Jake: Hey, you're watching Jake and Amir.
Amir: 3, 2, 1. Hi, you're jo— Uh, you're, oh, sorry.
Jake: We already started.
Amir: Okay.
Jake: All right, let's try this again. Recording the podcast, take two.
Amir: Sweet. Should be easy. I like to be relaxed, conversational. I'll insert myself when necessary.
Jake: All right, thank you. I'll just take us in. Hey, and welcome to the show.
Amir: Should I? What?
Jake: Hey, I'm Jake.
Amir: I'm pussy, or I'm a pussy. Basically, shout out to the Joe Reagan nation. I'm trying to appeal to the broadest—
Jake: Can you relax, please?
Amir: Yeah.
Jake: Just calm down.
Amir: Yeah.
Jake: Joe Reagan?
Amir: Nation.
Jake: Are you done? Are you close to being done? So I'm on the phone.
Amir: Should we do any ads?
Jake: We don't have any ads.
Amir: I actually already sold a spot to my cousin Leron. Pretty good CPM too.
Jake: What's a CPM?
Amir: Cost per million, ever heard about it? So I get paid $40 every time I mention his laser taggeria to a hundred thousand listeners.
Jake: I think your math is way off and you do need to calm down.
Amir: I am.
Jake: Oh, you want to talk about our weekends?
Amir: I'm just going to sit back and wait till you get canceled, man.
Jake: You're a bad co-host.
Amir: Line. What do I say to that, improv-wise?
Jake: Oh, by the way, what did you think of "Dune"?
Amir: We should get guests, like famous guests, to raise the bar.
Jake: Can you stop doing like production notes mid-episode? All right, save this for in between the episodes.
Amir: That's funny.
Jake: No, it's not.
Amir: Line.
Jake: So I go to pick up the order.
Amir: Did you like my joke earlier?
Jake: What joke?
Amir: The one about my name being pussy, or being a pussy or something. Shout out to the Joe Reagan nation.
Jake: No, I didn't like that joke.
Amir: I'm saying you can have it if you want. The delivery just has to be good.
Jake: Okay.
Amir: The delivery actually has to be great.
Jake: Hey! Oh, we should say don't forget to rate and subscribe.
Amir: Don't for rate— hey guys, don't for rate to rate and subscribe.
Jake: That's not what I said.
Amir: I got it, I got it. Don't for rate to rate, or sorry. 3, 2, 1. We should do a live show.
Jake: Of what?
Amir: This pod.
Jake: We started it fucking 90 seconds ago, okay? And all you've done is say that you're a pussy and try to kill me.
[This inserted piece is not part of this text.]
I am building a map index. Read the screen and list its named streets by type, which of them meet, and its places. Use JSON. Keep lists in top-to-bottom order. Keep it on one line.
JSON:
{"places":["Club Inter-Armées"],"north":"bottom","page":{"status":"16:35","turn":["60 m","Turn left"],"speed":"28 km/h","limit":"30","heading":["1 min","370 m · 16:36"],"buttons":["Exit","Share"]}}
The podcast barely exists.
Amir: We could sell out MSG, I'm serious. The energy would be insane.
Jake: Yeah, it would be insane because you are insane.
Amir: Do not say that about me. You know that I'm thin skinned and that I do not own a Garmin. Don't forate to rate like JFK. No, I got it. Ready? Here we go. Don't forget to reply. I'm sorry. 3, 2, 1. Don't forate to rate.
Jake: It's fine.
Amir: Don't forate, or don't forget to reply.
Jake: Subscribe.
Amir: To what?
Jake: Okay, here, I will just write it down.
Amir: Okay.
Jake: Just read this.
Amir: Don't forate to rate and reply.
Jake: Why are you looking away?
Amir: Because I'm nervous as shit. You're like judging me right now and it's really starting to freak me out.
Jake: I am judging you.
Amir: Because I don't have a fucking Garmin.
Jake: I'm telling you, man.
Amir: Yeah.
Jake: We have it already.
Amir: I agree.
Jake: I said it right.
Amir: Okay, let me just get it once for safety. Do not forate don't forget to forate and reply— Now it sounds like just noises. "Don't for rate to rate" Ready? For rate. For rate. For rate.
Jake: Sorry, why are you drilling the wrong word into your head?
Amir: So I know what to avoid on the day. Ready? Watch this. Don't for rate—
Jake: Yeah, I knew what you were going to say. Repeat after me, okay? "Don't"
Amir: "don't"
Jake: "forget"
Amir: "for rate" I feel like I have this brain fart, or my ego won't let me get in the way and it's turning into like a speech impediment somehow because you kept hammering home the Garmin issue.
Jake: Let's just throw it away. It means nothing.
Amir: Don't forate. Jake come back. I think I'm ready to say it. I think I'm ready to say "Don't forate to rate." Shit!